Supplied passage: Begin
To this the President sent the following response:
“El Paso, Tex., May 5 – To His Excellency, General Porfirio Diaz, President of the Republic of Mexico City of Mexico: It gives me great pleasure to reciprocate the courteous greeting s of your Excellency and to express my most cordial good wishes for your health and happiness and for the continued prosperity of the Mexican Republic, in which we are bound by so many ties of mutual interest and friendship. “William McKinley.”
It being Sunday, the President had requested the local committee here not to arrange any programme for the day. His wishes were respected, and the military parade and official exercises were postponed until tomorrow. The President and Mrs. McKinley and the members of the Cabinet attended the State Street Methodist Church in the morning, and in the afternoon the party went for a drive. After the return the Mexican band, which had been brought from the City of Mexico by General Hernandez serenaded the President and Mrs. McKinley at the trains. No horns or drums were used, but the soft ingenious Spanish ulrs. strummed on guitars and mandolins in the cool of the evening.
Supplied passage: End
Data supplied: Begin
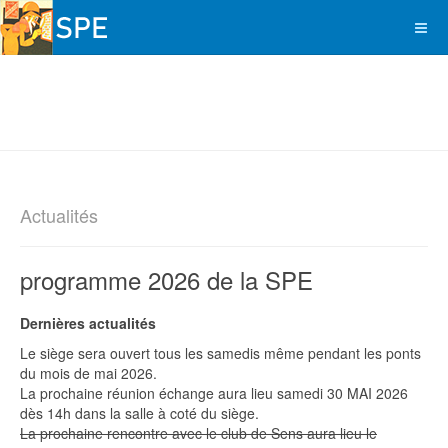
Exposition
philatélique : Fête
du train
Exposition
Musée de la Malterie - 10 au 12
philatélique : Fête
novembre 2017
du train
Exposition
Musée de la Malterie - 10 au 12
philatélique : Fête
novembre 2017
du train
Actualités
Exposition
Musée de la Malterie - 10 au 12
philatélique : Fête
novembre 2017
programme 2026 de la SPE
du train
Exposition
Musée de la Malterie - 10 au 12
Dernières actualités
philatélique : Fête
novembre 2017
Le siège sera ouvert tous les samedis même pendant les ponts
du train
du mois de mai 2026.
La prochaine réunion échange aura lieu samedi 30 MAI 2026
Musée de la Malterie - 10 au 12
dès 14h dans la salle à coté du siège.
novembre 2017
La prochaine rencontre avec le club de Sens aura lieu le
Data supplied: End
— Required work —
Carry on the account of President McKinley's Sunday in El Paso from where it stops.

— Result —
While it was a comparatively quiet day in El Paso notwithstanding the large number of strangers in town, it was otherwise in the Mexican City of Juarez, just across the River Rio Grande. May 5 is the anniversary of the defeat of the French invaders at Puebla, and is celebrated as our Fourth of July. The Mexicans are not particular in their observance of the Sabbath. Indeed, Sunday is always a fete day with them. Today the great feature of the celebrations was a Spanish bull fight. A famous matador had come to Juarez from the City of Mexico for the occasion. None of the members of the President’s immediate party attended, but bull fighting is the national sport in Mexico, as in Spain, and General Hernandez and the Governor of Chihuahua occupied a box over the large arena. The fight proved to be more than usually bloody and brutal. There were four bulls disposed of, four horses killed and one torredor severely but not fatally wounded, as he was helped over the fence surrounding the arena, by a maddened bull.
Tomorrow Governor Murray of Arizona and staff will participate in the formal greetings. One of the features of the programme tomorrow is to be a Mexican breakfast, with the typical Spanish dishes for the ladies of the party.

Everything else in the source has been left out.